Task directions
What is needed is an exact copy of every entry, without the pictures.

Available data

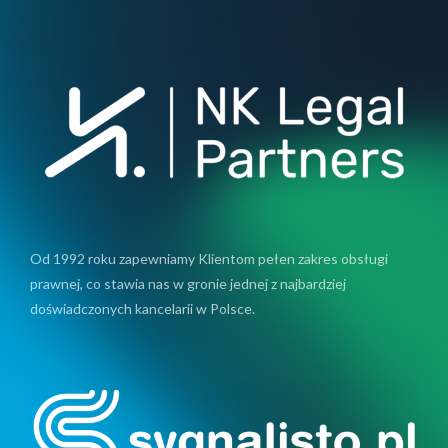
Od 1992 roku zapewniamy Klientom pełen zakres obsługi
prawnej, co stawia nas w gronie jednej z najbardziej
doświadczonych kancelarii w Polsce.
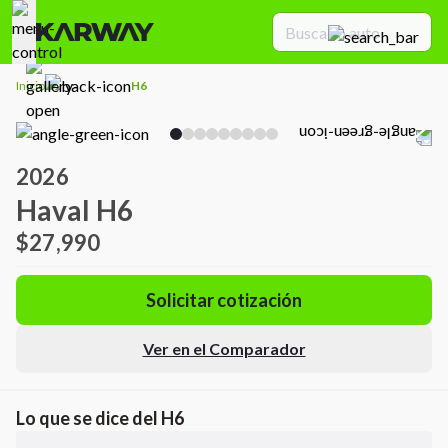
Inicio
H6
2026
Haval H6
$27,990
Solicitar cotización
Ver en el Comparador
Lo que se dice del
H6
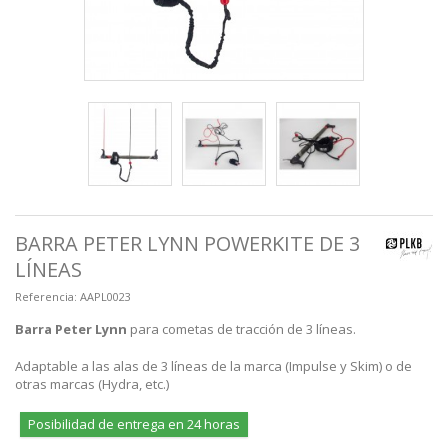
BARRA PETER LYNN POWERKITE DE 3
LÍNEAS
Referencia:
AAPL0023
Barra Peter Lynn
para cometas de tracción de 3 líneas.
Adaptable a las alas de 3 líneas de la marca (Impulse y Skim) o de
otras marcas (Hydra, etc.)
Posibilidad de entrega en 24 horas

Task response
Od 1992 roku zapewniamy Klientom pełen zakres obsługi
prawnej, co stawia nas w gronie jednej z najbardziej
doświadczonych kancelarii w Polsce.
Inicio
H6
2026
Haval H6
$27,990
Solicitar cotización
Ver en el Comparador
Lo que se dice del
H6
BARRA PETER LYNN POWERKITE DE 3
LÍNEAS
Referencia:
AAPL0023
Barra Peter Lynn
para cometas de tracción de 3 líneas.
Adaptable a las alas de 3 líneas de la marca (Impulse y Skim) o de
otras marcas (Hydra, etc.)
Posibilidad de entrega en 24 horas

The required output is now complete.